Heute ist Helgoland der Schlüssel zur Elbe- und Wesermündung, unsere stärkste Marinebefestigung mit einem vorzüglichen Torpedo- und Unterseebootshafen. Die Engländer würden heute wohl verschiedenen koloniale Anzüge für den Besitz von Helgoland geben. Bedeutet doch derselbe gleichzeitig die Beherrschung der ganzen deutschen Nordseeküste.

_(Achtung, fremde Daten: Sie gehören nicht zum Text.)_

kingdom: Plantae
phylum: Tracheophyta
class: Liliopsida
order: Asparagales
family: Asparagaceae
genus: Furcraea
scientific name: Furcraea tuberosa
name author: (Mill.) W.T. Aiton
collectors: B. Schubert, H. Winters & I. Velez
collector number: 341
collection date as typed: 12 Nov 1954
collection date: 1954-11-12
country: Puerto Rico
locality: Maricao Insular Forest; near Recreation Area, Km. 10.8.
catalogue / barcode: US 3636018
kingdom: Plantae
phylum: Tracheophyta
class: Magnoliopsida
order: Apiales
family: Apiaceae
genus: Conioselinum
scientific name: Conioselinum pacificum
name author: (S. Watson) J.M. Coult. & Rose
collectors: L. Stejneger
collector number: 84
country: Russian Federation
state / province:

Der Winter 1893/94 brachte weitere Unruhen auf Samoa und in Kamerun. Beide wurden verhältnismäßig schnell durch unsere dort stationierten Schiffe niedergeworfen. Während auf Samoa England Hilfe leistete, wurde nach Kamerun ein Gemischtes Detachement der beiden Seebataillone unter dem Hauptmann von Kamptz gesandt, welches jedoch für eine Teilnahme an den dortigen Operationen zu spät kam.
Ein Ereignis von weittragender politischer Beutung war die Demonstration deutscher Kriegsschiffe 1894 in der Delagoa-Bai (östl. von Transvaal) anläßlich der gespannten politischen Lage zwischen Buren und Engländern.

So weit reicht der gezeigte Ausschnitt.